## About this exercise
Rewrite as a JSON list of strings, one string per line with blank lines omitted, the part of the records that opens with the line containing "Исполнено, Утвержденные назначения" and closes with the line containing "Reading left to".

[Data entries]

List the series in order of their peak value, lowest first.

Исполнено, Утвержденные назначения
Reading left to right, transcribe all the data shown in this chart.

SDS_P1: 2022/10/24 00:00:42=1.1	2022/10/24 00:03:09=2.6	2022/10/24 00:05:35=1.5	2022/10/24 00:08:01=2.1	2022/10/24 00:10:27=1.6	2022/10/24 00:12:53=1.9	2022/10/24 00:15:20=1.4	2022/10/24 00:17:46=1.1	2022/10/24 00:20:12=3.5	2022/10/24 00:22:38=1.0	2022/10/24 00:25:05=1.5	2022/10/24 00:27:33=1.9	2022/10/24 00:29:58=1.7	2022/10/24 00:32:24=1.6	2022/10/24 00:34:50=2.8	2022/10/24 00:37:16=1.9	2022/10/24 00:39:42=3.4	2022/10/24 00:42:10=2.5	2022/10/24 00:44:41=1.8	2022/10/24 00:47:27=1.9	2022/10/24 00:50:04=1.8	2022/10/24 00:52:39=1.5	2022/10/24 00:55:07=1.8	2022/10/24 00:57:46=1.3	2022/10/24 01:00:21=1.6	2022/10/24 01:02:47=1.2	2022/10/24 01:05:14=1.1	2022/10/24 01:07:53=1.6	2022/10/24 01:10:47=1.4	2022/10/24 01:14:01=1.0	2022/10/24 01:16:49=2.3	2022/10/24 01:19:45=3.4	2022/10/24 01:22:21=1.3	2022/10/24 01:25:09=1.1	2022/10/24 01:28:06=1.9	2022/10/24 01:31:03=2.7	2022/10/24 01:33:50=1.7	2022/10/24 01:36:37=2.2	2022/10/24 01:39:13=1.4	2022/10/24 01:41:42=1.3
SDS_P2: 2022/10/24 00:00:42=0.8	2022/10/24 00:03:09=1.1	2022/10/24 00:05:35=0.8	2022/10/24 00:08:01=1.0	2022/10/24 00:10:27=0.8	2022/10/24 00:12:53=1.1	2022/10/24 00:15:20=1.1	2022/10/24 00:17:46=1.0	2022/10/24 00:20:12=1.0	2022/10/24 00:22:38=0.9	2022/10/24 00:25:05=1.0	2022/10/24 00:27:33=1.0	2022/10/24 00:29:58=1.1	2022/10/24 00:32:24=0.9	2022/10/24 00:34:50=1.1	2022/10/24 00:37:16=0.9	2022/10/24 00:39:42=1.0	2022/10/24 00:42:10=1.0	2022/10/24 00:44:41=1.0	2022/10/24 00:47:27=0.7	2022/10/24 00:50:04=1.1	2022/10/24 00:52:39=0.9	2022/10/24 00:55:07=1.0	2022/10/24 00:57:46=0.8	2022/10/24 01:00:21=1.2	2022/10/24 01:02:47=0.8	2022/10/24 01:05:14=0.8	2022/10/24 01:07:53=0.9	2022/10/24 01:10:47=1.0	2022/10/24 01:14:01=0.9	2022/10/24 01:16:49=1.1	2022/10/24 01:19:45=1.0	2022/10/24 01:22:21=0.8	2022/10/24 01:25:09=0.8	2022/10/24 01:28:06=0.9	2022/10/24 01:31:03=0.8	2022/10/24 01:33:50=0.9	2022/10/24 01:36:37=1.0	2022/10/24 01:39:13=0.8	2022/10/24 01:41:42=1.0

## Answer to the exercise
[
  "Исполнено, Утвержденные назначения",
  "Reading left to right, transcribe all the data shown in this chart."
]